Unlike some of the heavier, fully functional desktop environments typically provided by the top five on Distrowatch, Openbox used by Crunchbang will not always automatically add the names of newly installed programs to the menu used to subsequently invoke them.
Most folks who are not as far down the rabbit hole as I am, understandably just want a desktop that works but they should pause for a moment before turning off to the idea of Openbox and Crunchbang for the following two reasons.
1. It makes full disk encryption (not just your home directory) available to you during installation which is very reassuring if you should get your laptop stolen.
2. Each time I consider parting company with it and going back to a heavier distro, I find I can’t bring myself to do it because it does everything I need it to. Plus it does it more efficiently and in as minimalist a way as my puny hardware resources could ever hope for, so why would I?
On top of the Linux kernel, you’ll already be running sufficient packages put into place by the installation procedure to provide a working desktop environment that handles a bunch of important stuff you won’t have thought about, such as handling removable devices such as usb sticks, encrypting the files that get written down to disk, searching for wireless lans or sending a DHCP request if you plug into a network in the hope that it’ll learn of some nearby DNS servers so that your web browser will work when you ask for google.com, but depending on how lightweight your chosen distro is in nature, it may not have much else. Crunchbang is one of these.
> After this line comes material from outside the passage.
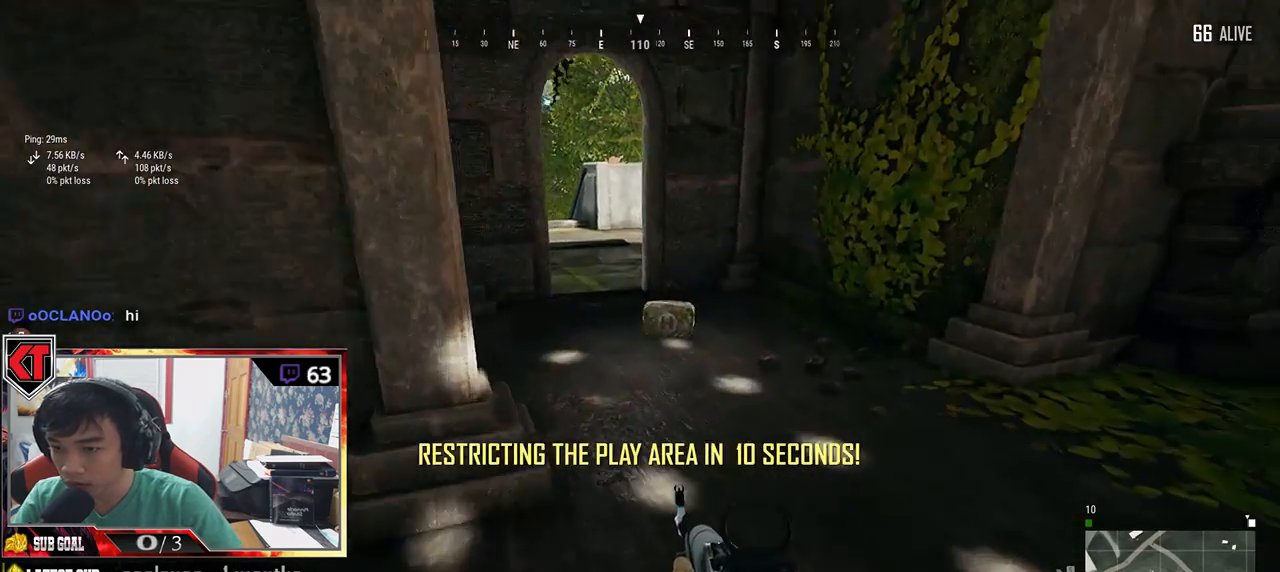
{"keys": ["w"], "mouse": [], "events": [[400, "shift", "up"]]}
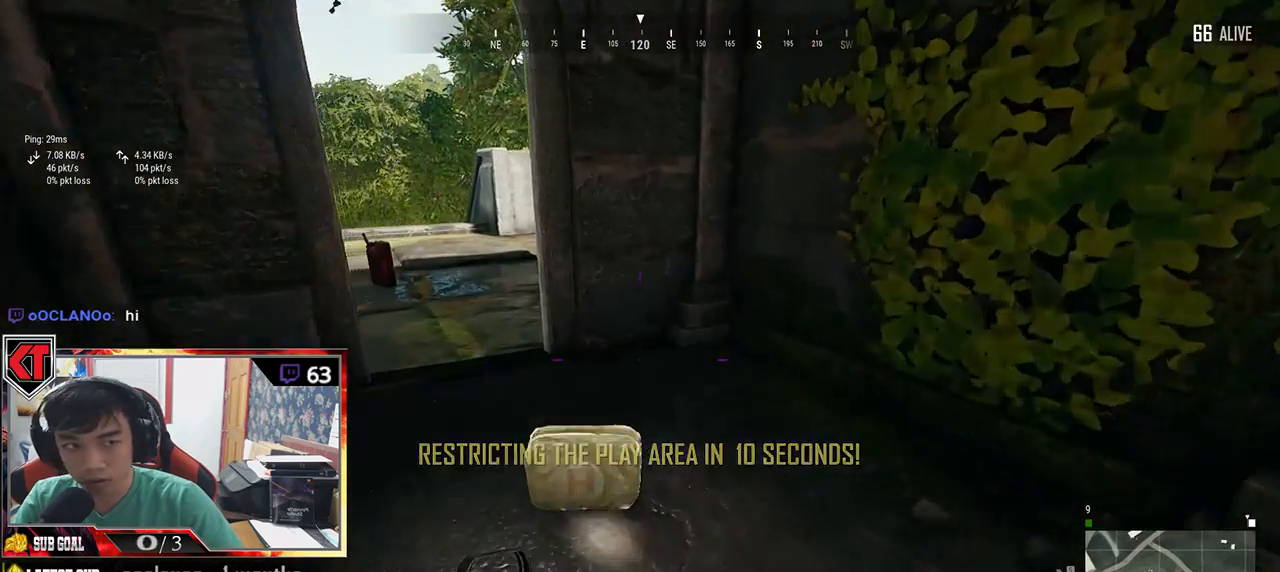
{"keys": ["a"], "mouse": [], "events": [[66, "tab", "down"], [166, "tab", "up"], [366, "a", "down"], [400, "w", "up"]]}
It does the hard stuff up front, and leaves you with a pretty blank canvas on which to build and have fun. For those of you who say I only need web and email, that’s nonsense. There’s a whole bunch of stuff you need for web and email at the application level to work properly but rest assured Crunchbang already provides it, despite it’s blank, black appearance.
It’ll even keep on working when you find yourself needing to do real work. I have to successfully run my own company using just my laptop during the week when I’m away from my home and the rest of my infrastructure and also use it for entertainment so there’s really no better test than that. Reviews are great, but the proof of the pudding is in the eating. I want to get the work done, and that means I want a fast, super responsive interface that doesn’t mess about. My laptop isn’t for impressing my friends with, it’s key to my survival and my only source of free entertainment. It has to deliver and if it comes up short, I will find out quickly. I also like messing about with photographs so those extra system resources are appreciated.
Additional functionality comes in the form of freely available modules (programs and their dependent libraries) installed and removed at will using Synaptic Package Manager which downloads all the software you’ll ever need from known repositories as and when functionality is required or retired on your desktop – much like your iphone or android phone, only crunchbang doesn’t carry the advertising or any of the bad stuff that leaves you wondering if your computer is actually free or even your own. Install it and you’ll see much blackness! No childish fisher-price icons here to lure in paying consumers, just a blank, black canvas and a package manager. That’s as simple as it gets.
BUT, as I started out saying, it won’t necessarily add the programs to your desktop menu after they’re installed. Before you let that become an issue for you and miss out on feeling like that kid felt in the 70’s when he/she opened that box and smelt that plastic, read on. It’s easy to edit the menu to add the programs you’ve just installed.
Settings, Openbox, Edit menu.xml (not Reconfigure as shown – thats for afterwards).
The menu.xml file will open in geany text editor. Anything between <item> and </item> is a, well, item. So copy an existing block of code and paste it in somewhere appropriate according to what type of program it is (Media, Office, Graphics etc), then just modify the label and executable as required. I added the xcalc calculator (shown below).
When you’re happy with your edit, save it, then Settings, Openbox, Reconfigure to re-load the .xml file you just modified and see the new item in the menu. Test it to make sure it works.